Place looks great. I love them horses, I have always wanted some...
Ryan


----------



## avmcalister

*Your place*

Hey Andy
Great looking place and great location,I looked on the map and see that you are near Baton Rouge and New Orleans.
I realize grass looks greener on other side of fence but your place looks great. Up here in central Alabama is a great place to live also.

Later
Avery


----------



## Stewart

Where is the tractor in the pictures???? What is up with that!

Nice setup Andy! Thanks for posting them!eace:


----------



## Michael

Nice place Andy. But I couldn't leave the west coast. My wife is a Filipina and just loves the fact she can get all the native foods from the Philippines cheap here. I did find a place we will live for the rest of our lives 85 miles north of Seattle that is rural and peaceful (our current home) 6 years ago.


----------



## Chris

*Re: Your place*



> _Originally posted by avmcalister _
> *Hey Andy
> Great looking place and great location,I looked on the map and see that you are near Baton Rouge and New Orleans.
> I realize grass looks greener on other side of fence but your place looks great. Up here in central Alabama is a great place to live also.
> 
> Later
> Avery *


Thanks everybody. Just wanted to share a little piece of my humble life with you guys. 

Avery,
Thanks! I have been to Alex City more times than I can remember. I used to do all of AT&T and then Charter Communications commercial networking for the regional office and most of the work was in AL. Thanks for the kind words. 
I guess you never think much of your own place, but as small as it is, it is still a handful and requires lot of work. We all need to get together. We have Chippy, CatDaddy, Jody you and myself down here just to name a few. I am sure we can wrangle a few others up for a nice TF party. 

What do you do over there in AL and what kind of place do you have?

==============================

What you will do:
1. Update the stretch of the forum thread from "Thanks everybody. Just" through "the kind words.", replacing "Alex City" with "Montgomery".
2. Go on with the forum thread about the rural home by writing what follows its final sentence.

Saved data entries:
==============================

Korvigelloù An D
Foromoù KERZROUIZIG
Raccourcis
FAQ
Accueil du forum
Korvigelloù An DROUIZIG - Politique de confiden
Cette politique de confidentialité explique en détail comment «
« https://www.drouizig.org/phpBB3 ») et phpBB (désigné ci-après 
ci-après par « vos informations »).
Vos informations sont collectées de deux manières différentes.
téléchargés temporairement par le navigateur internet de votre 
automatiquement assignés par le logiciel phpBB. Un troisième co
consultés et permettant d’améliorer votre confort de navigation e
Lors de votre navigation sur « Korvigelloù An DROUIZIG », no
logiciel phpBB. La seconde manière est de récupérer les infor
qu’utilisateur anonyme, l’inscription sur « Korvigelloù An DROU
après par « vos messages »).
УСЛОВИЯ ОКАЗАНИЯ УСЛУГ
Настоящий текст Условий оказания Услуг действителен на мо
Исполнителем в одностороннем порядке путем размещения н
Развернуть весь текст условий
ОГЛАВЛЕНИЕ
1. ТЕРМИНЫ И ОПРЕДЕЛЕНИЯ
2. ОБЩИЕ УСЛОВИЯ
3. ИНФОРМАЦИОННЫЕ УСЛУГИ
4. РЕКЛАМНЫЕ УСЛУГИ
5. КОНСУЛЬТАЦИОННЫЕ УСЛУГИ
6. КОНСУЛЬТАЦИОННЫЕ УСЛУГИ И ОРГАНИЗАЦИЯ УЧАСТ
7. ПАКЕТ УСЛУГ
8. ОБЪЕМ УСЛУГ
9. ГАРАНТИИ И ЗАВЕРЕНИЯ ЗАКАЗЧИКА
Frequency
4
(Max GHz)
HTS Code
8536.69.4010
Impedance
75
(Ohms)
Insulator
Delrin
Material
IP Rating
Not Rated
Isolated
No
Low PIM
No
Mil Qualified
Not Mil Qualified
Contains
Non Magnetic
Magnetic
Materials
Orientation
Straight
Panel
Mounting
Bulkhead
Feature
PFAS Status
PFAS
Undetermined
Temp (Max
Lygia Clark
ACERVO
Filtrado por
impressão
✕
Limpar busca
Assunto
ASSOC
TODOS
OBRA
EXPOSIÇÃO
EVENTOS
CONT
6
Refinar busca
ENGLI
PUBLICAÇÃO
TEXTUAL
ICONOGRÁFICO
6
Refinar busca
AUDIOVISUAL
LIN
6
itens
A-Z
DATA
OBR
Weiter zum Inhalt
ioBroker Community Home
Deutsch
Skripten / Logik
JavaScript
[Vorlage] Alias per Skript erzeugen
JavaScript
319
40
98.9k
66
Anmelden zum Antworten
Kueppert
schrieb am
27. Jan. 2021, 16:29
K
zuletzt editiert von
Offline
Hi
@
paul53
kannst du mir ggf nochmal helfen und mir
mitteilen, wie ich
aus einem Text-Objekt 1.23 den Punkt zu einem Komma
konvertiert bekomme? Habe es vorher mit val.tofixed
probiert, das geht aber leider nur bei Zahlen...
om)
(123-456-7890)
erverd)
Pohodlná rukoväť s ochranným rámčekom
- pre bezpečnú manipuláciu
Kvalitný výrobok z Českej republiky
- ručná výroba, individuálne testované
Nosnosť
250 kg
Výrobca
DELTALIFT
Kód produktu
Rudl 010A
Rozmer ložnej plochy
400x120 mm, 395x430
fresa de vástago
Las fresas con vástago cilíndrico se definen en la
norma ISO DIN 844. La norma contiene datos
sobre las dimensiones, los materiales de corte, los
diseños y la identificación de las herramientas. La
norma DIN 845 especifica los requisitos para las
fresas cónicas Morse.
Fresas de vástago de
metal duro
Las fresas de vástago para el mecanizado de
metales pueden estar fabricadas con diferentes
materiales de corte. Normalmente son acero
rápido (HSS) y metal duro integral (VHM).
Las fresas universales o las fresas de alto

==============================

Replies:
1.
Thanks everybody. Just wanted to share a little piece of my humble life with you guys. 

Avery,
Thanks! I have been to Montgomery more times than I can remember. I used to do all of AT&T and then Charter Communications commercial networking for the regional office and most of the work was in AL. Thanks for the kind words.

2.
SJ,
You are right. Was going to cut this weekend but the rain seems to be on a different schedule. St Aug grows very thick when well fertilized and heavily soaked! Plus, I don't like taking over a couple inches off so it always looks just a little high. Thanks!

Andy


----------



## bontai Joe

Your humble house has twice the square footage of mine so enjoy the luxury  Nice place, but I couldn't handle the heat in the summer which is what, 10 months of the year for you guys?


----------



## bontai Joe

Hey Michael!
My wife is a Filipina also. If I can find a Filipino food store in Stroudsburg, PA, then you can find one almost anywhere. I was at 2 different get togethers over the weekend and ate all the pansid, and lumpia and longaniza I could ever want. We probably have more than 20 different families with folks from the Philippines just in our church (out of 2,500 families on the books and no they all don't come every Sunday) in semi-rural PA. My wife is from a small village near Bagio City in Luzon (Igorot tribal area, your wife will know what that means) I'm surprised to hear you are planning on retiring in the US and not the Philippines. A modest pension will allow you an excellent standard of living in the islands with folks that speak English and are more polite than most Americans. That's where I'm headed once I quit working.


----------



## Stewart

Joe,
Where are you planning on living once you retire? Are you looking at the city or out in the country? I have never been to the Philippines but have heard the dollar does go a long way.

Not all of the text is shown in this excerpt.